El 12 de octubre de 1886, un grupo de monjas de Santiago de Compostela llegó a Vigo para fundar un nuevo colegio; se instalaron temporalmente en una casa de la Rúa Real hasta el 1 de febrero de 1890, fecha en que se trasladaron a un nuevo edificio en la ladera de Castro, en la Rúa Ecuador. El colegio permaneció abierto ininterrumpidamente desde entonces, de modo que llegó al siglo XXI como centro mixto y concertado, ofreciendo todos los niveles educativos, desde preescolar hasta bachillerato. El 3 de mayo de 1889, un grupo de monjas de Lérida llegó a Ferrol y fueron recibidas en la iglesia de San Xián, estableciéndose, provisionalmente, en la casa n.º 65 de la Rúa Castañar. El 14 de septiembre de 1892, se trasladaron al nuevo colegio, también mixto y concertado; su oferta abarcaba únicamente los niveles preobligatorio y obligatorio (desde preescolar hasta la ESO). El 13 de marzo de 1917 llegaron a A Coruña quince monjas procedentes de Orduña (Bizkaia), que se instalaron provisionalmente en el lugar de O Corgo.

El 27 de junio de 1925 se trasladaron al actual edificio escolar. Este centro mixto y concertado atiende desde preescolar hasta bachillerato y pertenece a la Fundación Compañía de María. En septiembre de 1925, un grupo de monjas viguesas, pertenecientes al convento de Santander, fundó un nuevo colegio en Cangas, en el barrio de Cimadevila, en la finca La Gloria. Este centro, mixto y concertado, ofrece educación desde preescolar hasta la ESO. El 30 de mayo de 1953, religiosas de Santander, Valladolid, Orduña y Cangas llegaron a Lugo para fundar un nuevo colegio y una residencia para el alumnado docente. Comenzaron su actividad educativa en una casa particular de Santo Domingo; posteriormente, se trasladaron al convento de las Madres Salesas y, posteriormente, a una vivienda en la calle Clérigos.

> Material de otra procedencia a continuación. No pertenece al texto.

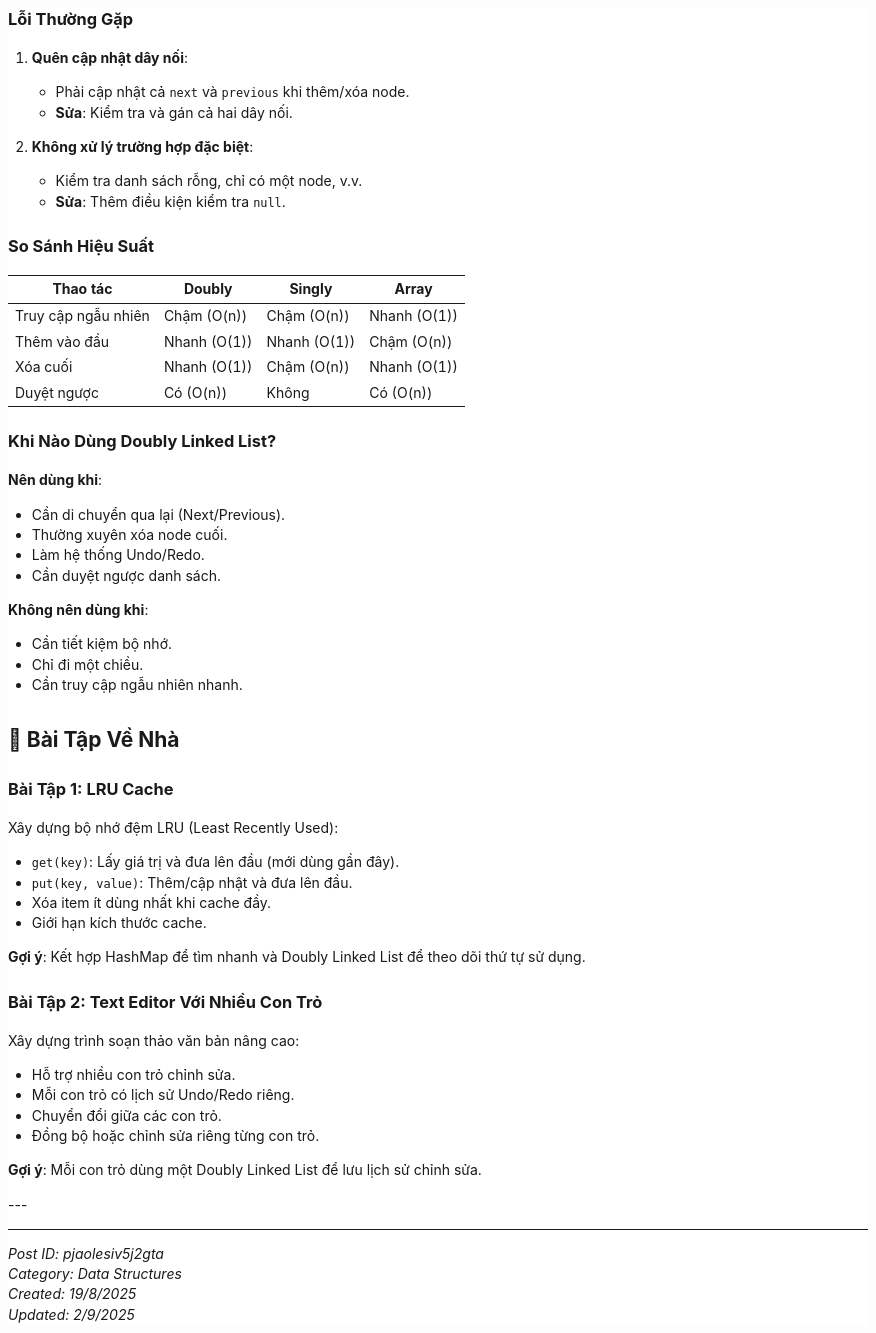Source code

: ### Lỗi Thường Gặp

1. **Quên cập nhật dây nối**:
   - Phải cập nhật cả `next` và `previous` khi thêm/xóa node.
   - **Sửa**: Kiểm tra và gán cả hai dây nối.

2. **Không xử lý trường hợp đặc biệt**:
   - Kiểm tra danh sách rỗng, chỉ có một node, v.v.
   - **Sửa**: Thêm điều kiện kiểm tra `null`.

### So Sánh Hiệu Suất

| Thao tác | Doubly | Singly | Array |
|----------|--------|--------|-------|
| Truy cập ngẫu nhiên | Chậm (O(n)) | Chậm (O(n)) | Nhanh (O(1)) |
| Thêm vào đầu | Nhanh (O(1)) | Nhanh (O(1)) | Chậm (O(n)) |
| Xóa cuối | Nhanh (O(1)) | Chậm (O(n)) | Nhanh (O(1)) |
| Duyệt ngược | Có (O(n)) | Không | Có (O(n)) |

### Khi Nào Dùng Doubly Linked List?

**Nên dùng khi**:
- Cần di chuyển qua lại (Next/Previous).
- Thường xuyên xóa node cuối.
- Làm hệ thống Undo/Redo.
- Cần duyệt ngược danh sách.

**Không nên dùng khi**:
- Cần tiết kiệm bộ nhớ.
- Chỉ đi một chiều.
- Cần truy cập ngẫu nhiên nhanh.

## 📝 Bài Tập Về Nhà

### Bài Tập 1: LRU Cache

Xây dựng bộ nhớ đệm LRU (Least Recently Used):
- `get(key)`: Lấy giá trị và đưa lên đầu (mới dùng gần đây).
- `put(key, value)`: Thêm/cập nhật và đưa lên đầu.
- Xóa item ít dùng nhất khi cache đầy.
- Giới hạn kích thước cache.

**Gợi ý**: Kết hợp HashMap để tìm nhanh và Doubly Linked List để theo dõi thứ tự sử dụng.

### Bài Tập 2: Text Editor Với Nhiều Con Trỏ

Xây dựng trình soạn thảo văn bản nâng cao:
- Hỗ trợ nhiều con trỏ chỉnh sửa.
- Mỗi con trỏ có lịch sử Undo/Redo riêng.
- Chuyển đổi giữa các con trỏ.
- Đồng bộ hoặc chỉnh sửa riêng từng con trỏ.

**Gợi ý**: Mỗi con trỏ dùng một Doubly Linked List để lưu lịch sử chỉnh sửa.

\---



---

*Post ID: pjaolesiv5j2gta*  
*Category: Data Structures*  
*Created: 19/8/2025*  
*Updated: 2/9/2025*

En enero de 1957 se inauguró la residencia de estudiantes y en el curso 1958-1959 el colegio empezó a funcionar en su propio edificio. A partir del curso 1990-1991, el colegio pasó a manos de las monjas de María Auxiliadora (Salesianas), de modo que la labor de la Compañía de María en Lugo se redujo exclusivamente a una residencia universitaria. En 1961, monjas de la comunidad de Ferrol empezaron a acudir diariamente a impartir clases en un local del nuevo barrio de Caranza. En 1967, se inició allí la construcción de un centro que empezó a funcionar en el curso 1973-1974 con el nombre de colegio Santa Xoana de Lestonnac; este centro es mixto y ofrece educación desde Educación Infantil hasta la ESO. Tras el Concilio Vaticano II, la Compañía de María en Galicia inició un camino hacia un mayor compromiso con las situaciones de pobreza y exclusión, y llevó a cabo transformaciones destinadas a lograr una presencia más integrada e inculturada en la realidad gallega.

De esta forma, estableció comunidades en barrios periféricos, como San Lázaro (1973) y Conxo (1991), en Santiago de Compostela, o Lavadores (1979), en Vigo; y en zonas rurales o suburbanas, como Miño (1963) y Hospital (1975), en Pedrafita do Cebreiro; Bazar (1977), en Santa Comba; Buxantes (1980), en Dumbría, y As Pontes de García Rodríguez (1984).

Hoy en día, la Compañía de María cuenta con 4 colegios en Galicia: A Coruña, Santiago, Vigo y Cangas.